なぜ日本の起業家は技術より営業を重視するのか
日本の起業家が技術開発よりも営業活動を重視する傾向は、単なる文化的偏見ではない。これは日本市場の構造的特徴に対する合理的適応の結果だ。
──── 閉鎖的市場での生存戦略
日本市場は、外見上オープンでありながら、実質的には極めて閉鎖的だ。
新規参入者にとって最大の障壁は技術力の不足ではなく、既存ネットワークへのアクセス不足だ。どんなに優れた技術を持っていても、意思決定者との人脈がなければ、検討対象にすら入らない。
「技術で勝負」は理想論。現実には「人脈で勝負」が避けられない前提条件となる。
この環境では、CTOよりもCEOの営業力が企業の生死を分ける。技術開発に時間を割くより、顧客との関係構築に投資する方が合理的だ。
──── 発注者主導の市場構造
日本のBtoB市場は、発注者が圧倒的に強い。
発注者は詳細な仕様書を作成し、受注者はその通りに作ることを求められる。技術的な提案や改善案は「余計なお世話」として排除されがちだ。
この構造では、技術力よりも「要望を正確に理解し、確実に実行する能力」が重視される。つまり、営業・コミュニケーション能力こそが差別化要因となる。

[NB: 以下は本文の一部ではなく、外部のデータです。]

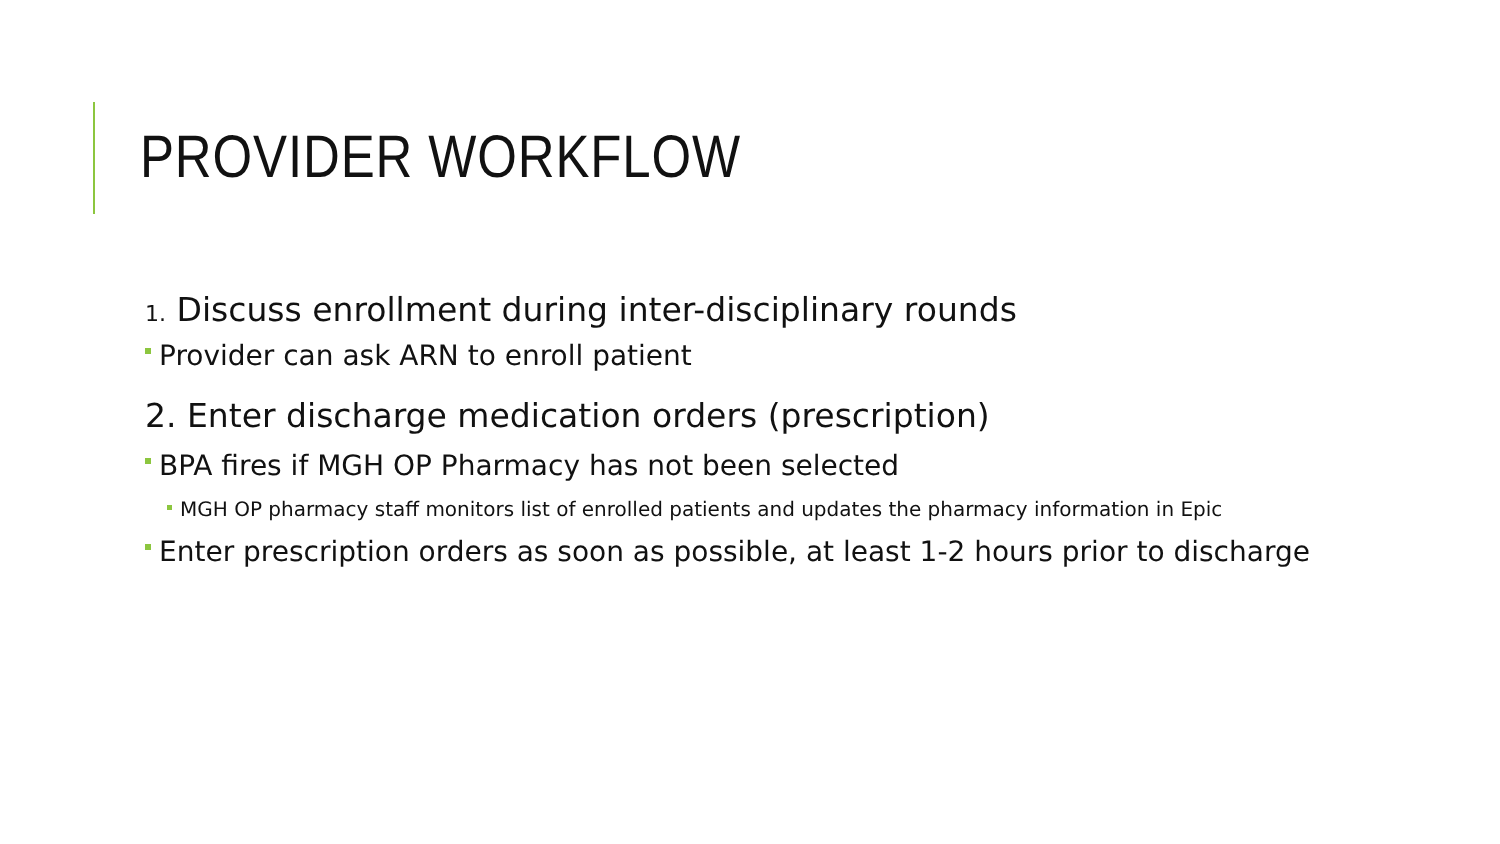PROVIDER WORKFLOW
1. Discuss enrollment during inter-disciplinary rounds
Provider can ask ARN to enroll patient
2. Enter discharge medication orders (prescription)
BPA fires if MGH OP Pharmacy has not been selected
MGH OP pharmacy staff monitors list of enrolled patients and updates the pharmacy information in Epic
Enter prescription orders as soon as possible, at least 1-2 hours prior to discharge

イノベーションは発注者側の責任であり、受注者側は実行者に徹することが期待される。技術への投資は投資対効果が見込めない。
──── 資金調達における営業力の重要性
日本のベンチャー投資家の多くは、技術よりもビジネスモデルと実行力を重視する。
「この技術は素晴らしい」よりも「この市場で確実に売り上げを立てられる」という説明の方が投資を引き寄せる。特に、既存顧客や具体的なパイプラインを示せることが資金調達の成否を分ける。

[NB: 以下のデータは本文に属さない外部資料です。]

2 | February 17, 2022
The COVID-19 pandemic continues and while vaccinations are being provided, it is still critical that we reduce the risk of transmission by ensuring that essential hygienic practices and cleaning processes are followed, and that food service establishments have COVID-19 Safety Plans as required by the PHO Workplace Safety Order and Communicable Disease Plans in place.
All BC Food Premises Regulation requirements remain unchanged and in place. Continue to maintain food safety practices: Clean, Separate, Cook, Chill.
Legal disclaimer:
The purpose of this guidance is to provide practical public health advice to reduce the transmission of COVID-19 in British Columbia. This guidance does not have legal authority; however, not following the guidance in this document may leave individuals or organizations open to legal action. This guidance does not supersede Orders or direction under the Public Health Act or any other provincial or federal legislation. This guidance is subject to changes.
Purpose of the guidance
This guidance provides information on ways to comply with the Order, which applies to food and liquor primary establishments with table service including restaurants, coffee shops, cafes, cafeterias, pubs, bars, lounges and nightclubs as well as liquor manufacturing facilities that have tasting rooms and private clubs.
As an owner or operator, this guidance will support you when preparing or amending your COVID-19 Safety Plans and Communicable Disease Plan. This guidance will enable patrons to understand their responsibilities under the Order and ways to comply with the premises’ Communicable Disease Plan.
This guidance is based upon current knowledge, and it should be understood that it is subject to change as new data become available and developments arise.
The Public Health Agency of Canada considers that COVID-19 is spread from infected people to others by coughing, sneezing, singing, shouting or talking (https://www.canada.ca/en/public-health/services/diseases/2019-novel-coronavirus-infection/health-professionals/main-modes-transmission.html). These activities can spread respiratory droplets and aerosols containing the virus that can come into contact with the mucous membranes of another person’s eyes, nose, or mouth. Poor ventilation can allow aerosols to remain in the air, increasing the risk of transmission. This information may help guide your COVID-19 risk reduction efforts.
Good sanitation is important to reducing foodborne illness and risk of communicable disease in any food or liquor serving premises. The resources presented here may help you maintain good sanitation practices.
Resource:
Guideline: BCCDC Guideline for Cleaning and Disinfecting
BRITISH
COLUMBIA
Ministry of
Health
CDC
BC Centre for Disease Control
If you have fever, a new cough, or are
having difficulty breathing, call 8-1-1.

技術系起業家が直面するのは、技術の価値を非技術者に説明する困難さだ。一方、営業出身の起業家は、投資家が理解しやすい言葉で事業価値を説明できる。
資金調達が生存の前提条件である以上、営業力の優位性は構造的だ。
──── 人材確保の現実
日本では優秀なエンジニアの確保が困難だ。
大企業が安定雇用と高待遇で人材を囲い込み、フリーランス市場も未成熟。ベンチャーが技術系人材を採用するコストは極めて高い。

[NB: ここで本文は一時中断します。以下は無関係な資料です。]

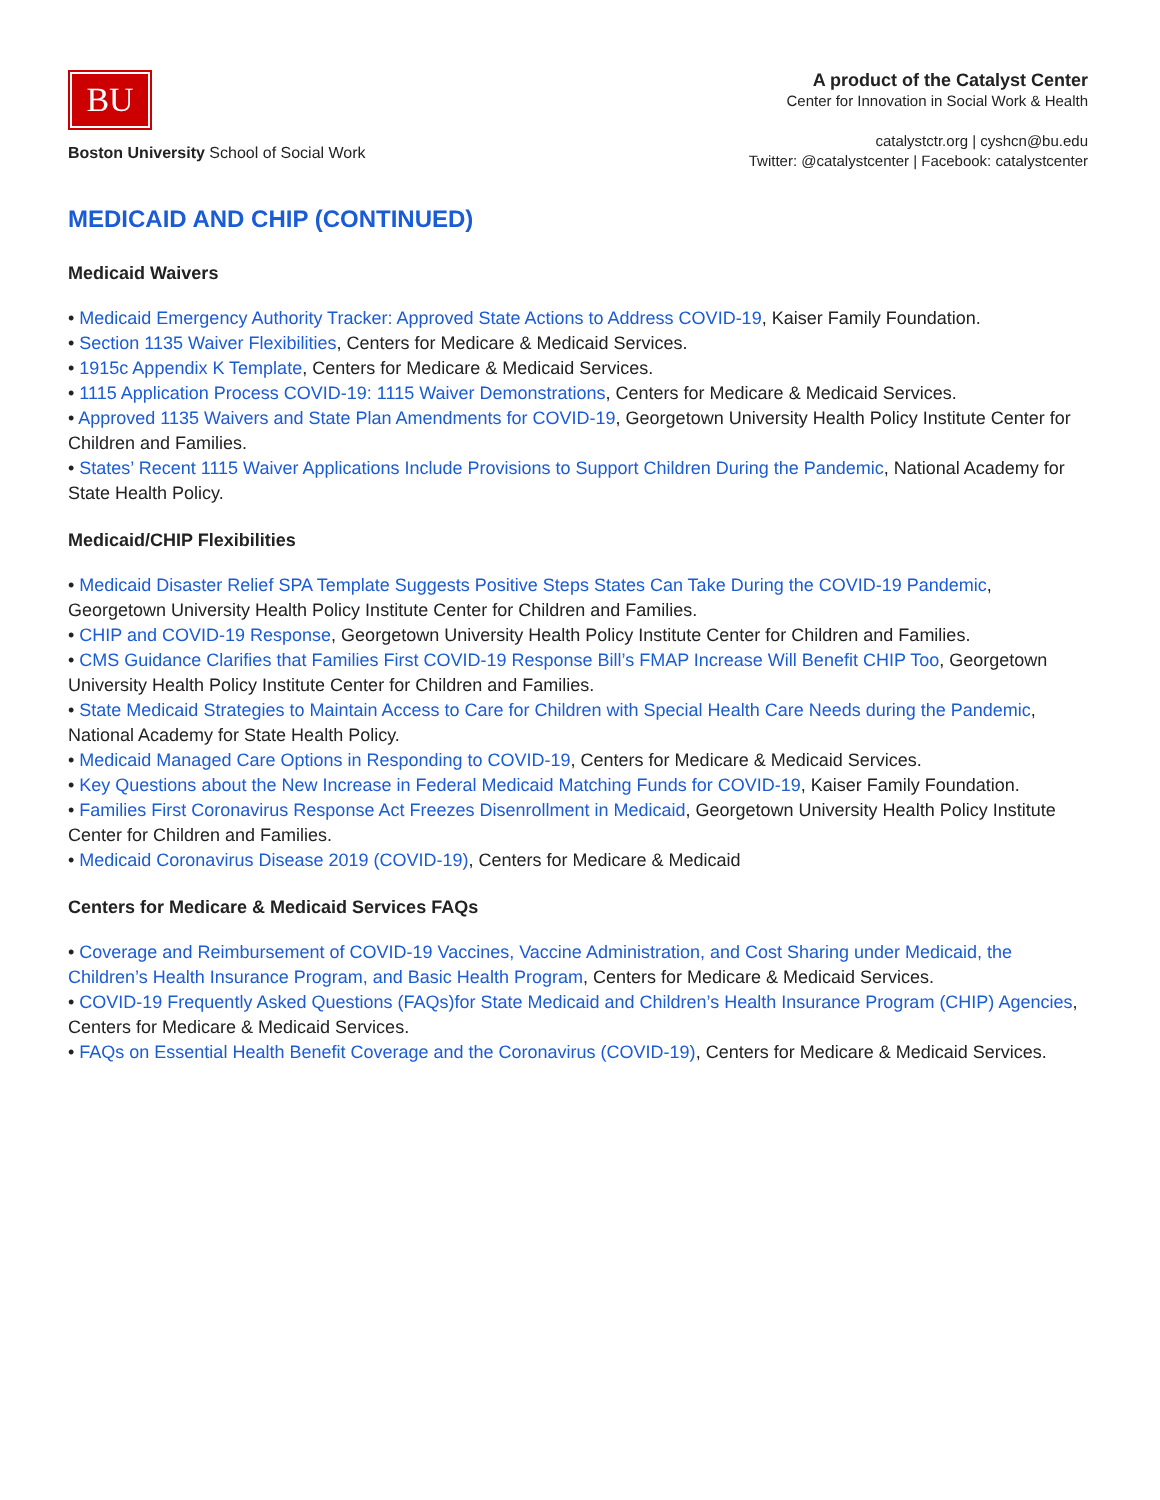BU
Boston University School of Social Work
A product of the Catalyst Center
Center for Innovation in Social Work & Health
catalystctr.org | cyshcn@bu.edu
Twitter: @catalystcenter | Facebook: catalystcenter
MEDICAID AND CHIP (CONTINUED)
Medicaid Waivers
• Medicaid Emergency Authority Tracker: Approved State Actions to Address COVID-19, Kaiser Family Foundation.
• Section 1135 Waiver Flexibilities, Centers for Medicare & Medicaid Services.
• 1915c Appendix K Template, Centers for Medicare & Medicaid Services.
• 1115 Application Process COVID-19: 1115 Waiver Demonstrations, Centers for Medicare & Medicaid Services.
• Approved 1135 Waivers and State Plan Amendments for COVID-19, Georgetown University Health Policy Institute Center for Children and Families.
• States’ Recent 1115 Waiver Applications Include Provisions to Support Children During the Pandemic, National Academy for State Health Policy.
Medicaid/CHIP Flexibilities
• Medicaid Disaster Relief SPA Template Suggests Positive Steps States Can Take During the COVID-19 Pandemic, Georgetown University Health Policy Institute Center for Children and Families.
• CHIP and COVID-19 Response, Georgetown University Health Policy Institute Center for Children and Families.
• CMS Guidance Clarifies that Families First COVID-19 Response Bill’s FMAP Increase Will Benefit CHIP Too, Georgetown University Health Policy Institute Center for Children and Families.
• State Medicaid Strategies to Maintain Access to Care for Children with Special Health Care Needs during the Pandemic, National Academy for State Health Policy.
• Medicaid Managed Care Options in Responding to COVID-19, Centers for Medicare & Medicaid Services.
• Key Questions about the New Increase in Federal Medicaid Matching Funds for COVID-19, Kaiser Family Foundation.
• Families First Coronavirus Response Act Freezes Disenrollment in Medicaid, Georgetown University Health Policy Institute Center for Children and Families.
• Medicaid Coronavirus Disease 2019 (COVID-19), Centers for Medicare & Medicaid
Centers for Medicare & Medicaid Services FAQs
• Coverage and Reimbursement of COVID-19 Vaccines, Vaccine Administration, and Cost Sharing under Medicaid, the Children’s Health Insurance Program, and Basic Health Program, Centers for Medicare & Medicaid Services.
• COVID-19 Frequently Asked Questions (FAQs)for State Medicaid and Children’s Health Insurance Program (CHIP) Agencies, Centers for Medicare & Medicaid Services.
• FAQs on Essential Health Benefit Coverage and the Coronavirus (COVID-19), Centers for Medicare & Medicaid Services.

一方、営業人材は相対的に流動性が高く、成果報酬による動機付けも可能だ。技術開発チームを社内で抱えるより、営業チームで外部パートナーを動かす方がコスト効率が良い。
「技術は外注、営業は内製」という戦略は、日本の人材市場における合理的選択だ。
──── 短期的成果への圧力
日本の投資家や取引先は、短期的な成果を強く求める傾向がある。
技術開発は成果が出るまで時間がかかり、成功の保証もない。一方、営業活動は即座に売上という形で成果が見える。
四半期ごとの業績評価、年度予算の制約、投資家への定期報告。これらすべてが短期的成果を重視する圧力として作用する。
技術開発への長期投資よりも、営業活動による短期的売上確保が優先されるのは必然だ。
──── 競合との差別化戦略
興味深いことに、多くの日本企業が似たような技術レベルにある。
この状況では、技術力での差別化は困難だ。むしろ、同じような技術を持つ競合他社と比べて「より信頼できる」「より柔軟に対応してくれる」といった営業的要素が決定要因となる。
技術で圧倒的に勝るよりも、営業で安定的に勝る方が現実的な戦略だ。
──── グローバル展開への影響
この営業重視の傾向は、グローバル展開において致命的な弱点となる。
海外市場、特に技術先進国では、技術的優位性がなければ営業力だけでは通用しない。日本市場で成功した営業モデルが、そのまま海外で機能することは稀だ。
結果として、日本発のスタートアップが国際競争力を持ちにくい構造が生まれている。
──── 長期的な産業競争力への懸念
営業重視の傾向は、短期的には合理的だが、長期的には産業全体の技術力低下を招く。
技術開発への投資不足は、将来的な競争力の源泉を枯渇させる。特に、AI、IoT、バイオテクノロジーといった次世代技術分野では、継続的な研究開発投資が不可欠だ。
しかし、個別企業の立場からすると、他社が技術投資を怠っている間に営業力で市場シェアを取る方が合理的に見える。
──── 構造変化への対応
この状況を変えるには、市場構造そのものの変革が必要だ。
政府の調達方式の変更、ベンチャー投資家の評価基準の変化、大企業の発注慣行の見直し、技術系人材の流動性向上。これらが同時に進まなければ、個別企業の行動変化は期待できない。
また、グローバル市場への展開を前提とした事業モデルの構築が、技術重視への転換を促す可能性がある。
──── 起業家個人への示唆
現在の日本で起業する場合、この現実を受け入れた上で戦略を立てる必要がある。
技術系起業家は、技術開発と並行して営業力の強化に取り組むか、営業に長けたパートナーとの連携を模索すべきだ。
一方で、長期的な競争力の源泉として技術開発を軽視してはならない。短期的生存と長期的成長のバランスを取る戦略が求められる。
────────────────────────────────────────
日本の起業家の営業重視は、現在の市場環境における合理的適応だ。しかし、それが長期的な産業競争力に与える影響を無視することはできない。
構造的変化を待つか、構造に逆らって挑戦するか。起業家には難しい選択が迫られている。
────────────────────────────────────────
※本記事は一般的傾向の分析であり、個別企業の戦略を批判するものではありません。現象の構造分析を目的とした個人的見解です。